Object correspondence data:
[Start of Attachment]
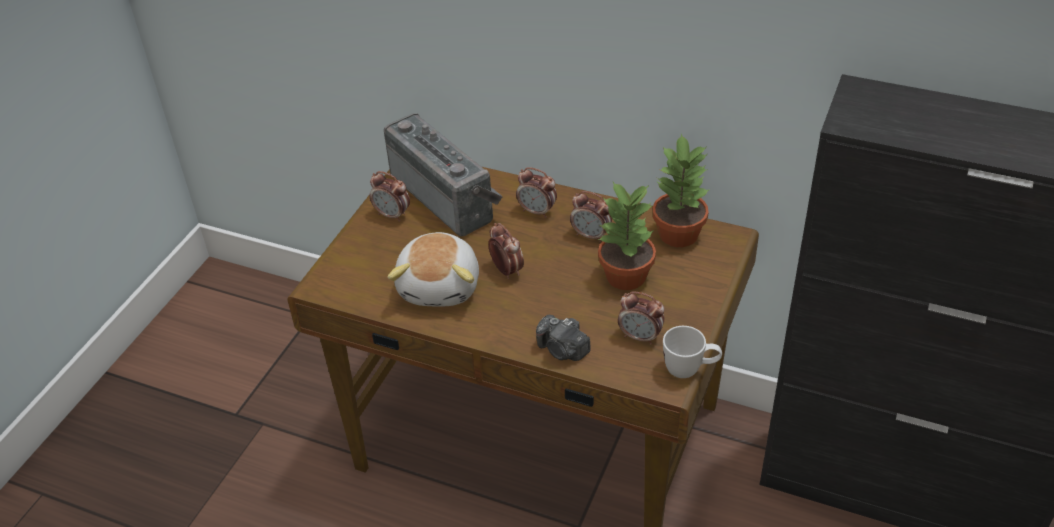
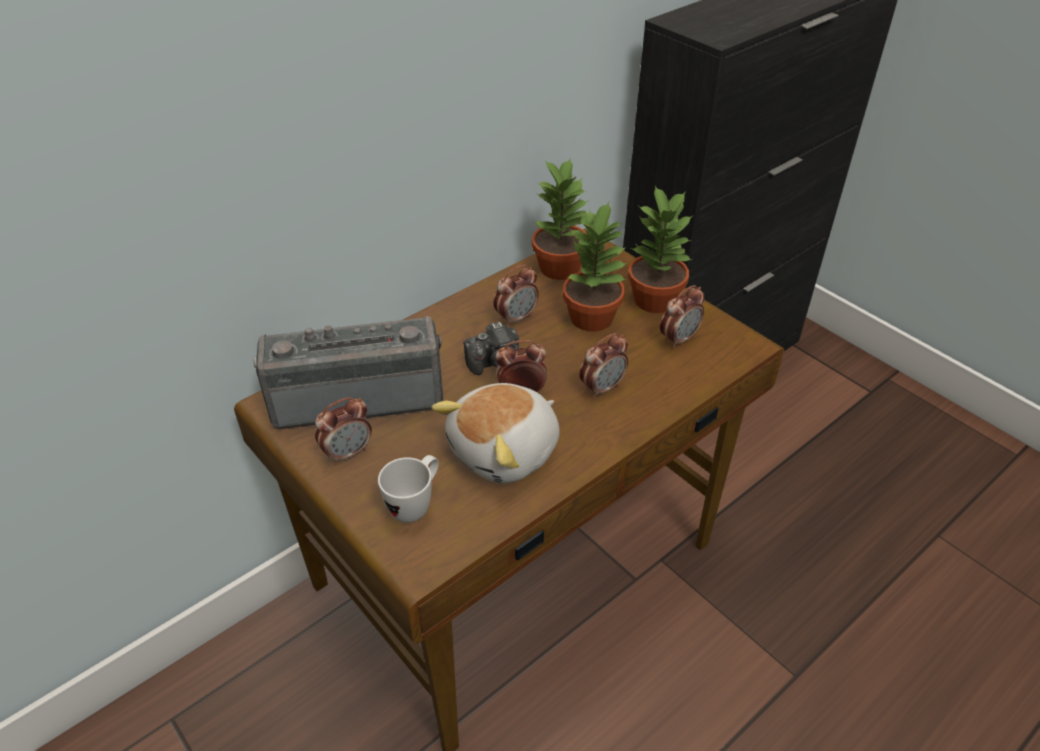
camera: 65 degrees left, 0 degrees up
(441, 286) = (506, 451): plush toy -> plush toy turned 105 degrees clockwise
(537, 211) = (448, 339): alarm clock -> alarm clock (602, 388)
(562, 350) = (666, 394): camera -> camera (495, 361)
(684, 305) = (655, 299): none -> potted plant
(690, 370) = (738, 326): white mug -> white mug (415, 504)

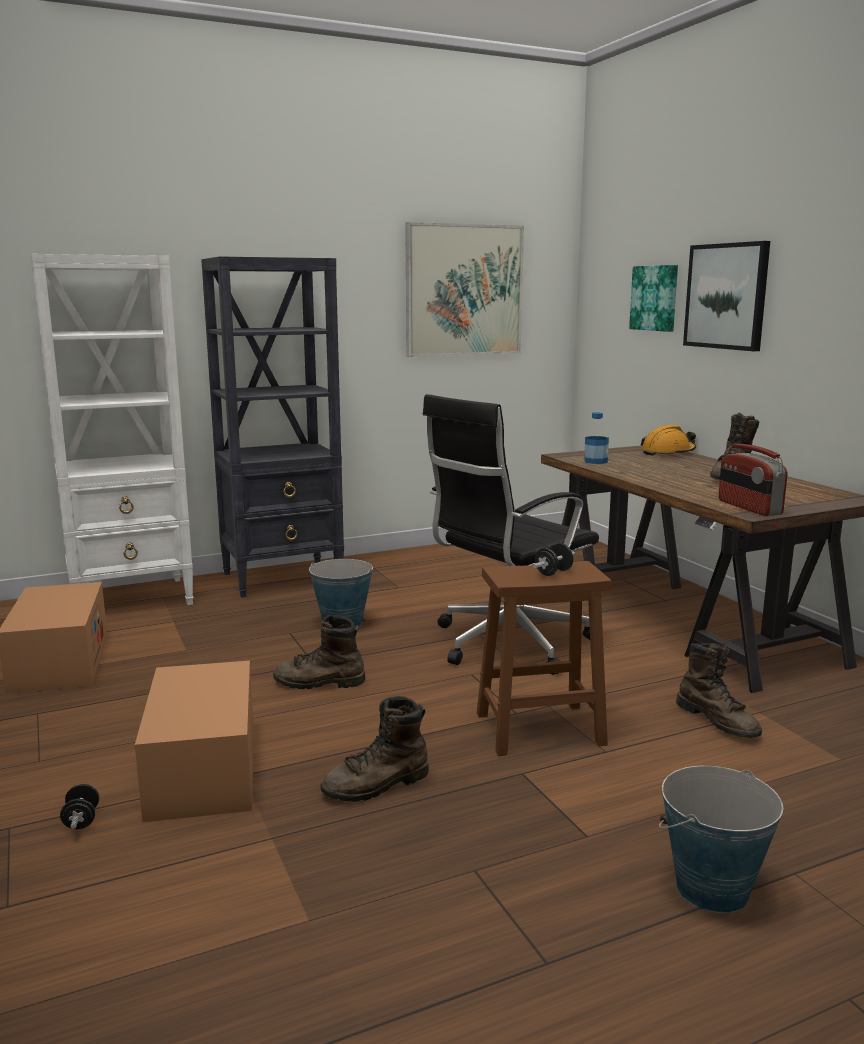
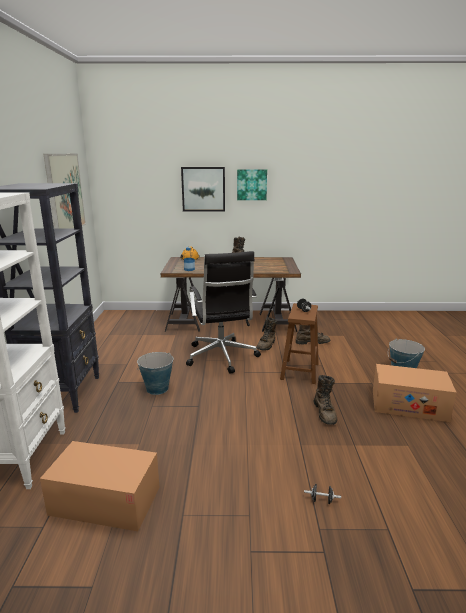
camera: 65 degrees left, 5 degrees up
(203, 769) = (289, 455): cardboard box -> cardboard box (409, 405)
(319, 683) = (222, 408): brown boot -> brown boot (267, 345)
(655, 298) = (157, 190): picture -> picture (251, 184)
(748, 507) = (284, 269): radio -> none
[End of Attachment]
[Start of Attachment]
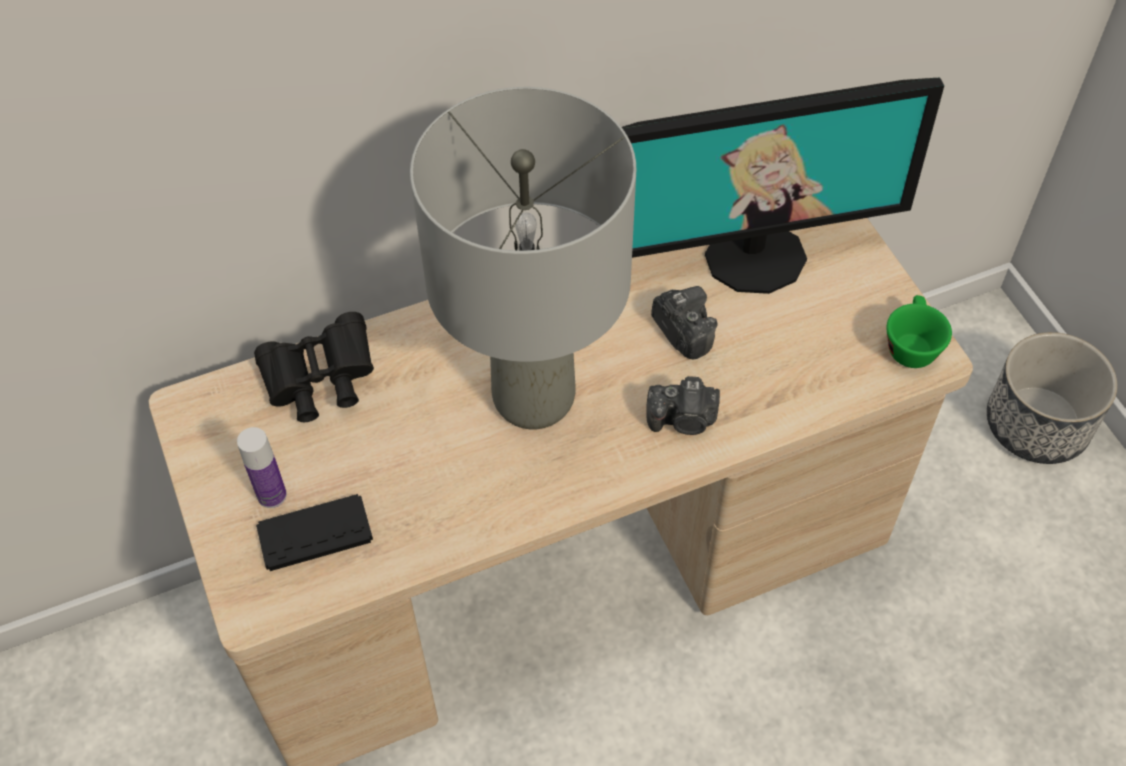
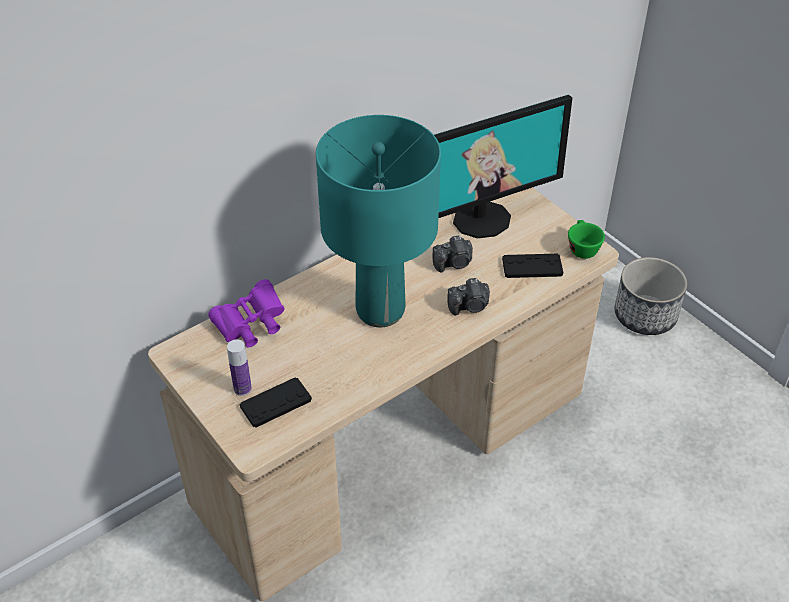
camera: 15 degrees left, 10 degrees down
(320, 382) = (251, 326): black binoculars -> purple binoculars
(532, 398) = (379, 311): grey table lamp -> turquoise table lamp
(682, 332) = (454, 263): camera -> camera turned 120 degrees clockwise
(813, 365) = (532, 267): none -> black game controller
[End of Attachment]
▶ **What to work on**: For the records above, state how many lines contain "left", and nothing more.

▶ **Response to the exercise**: 3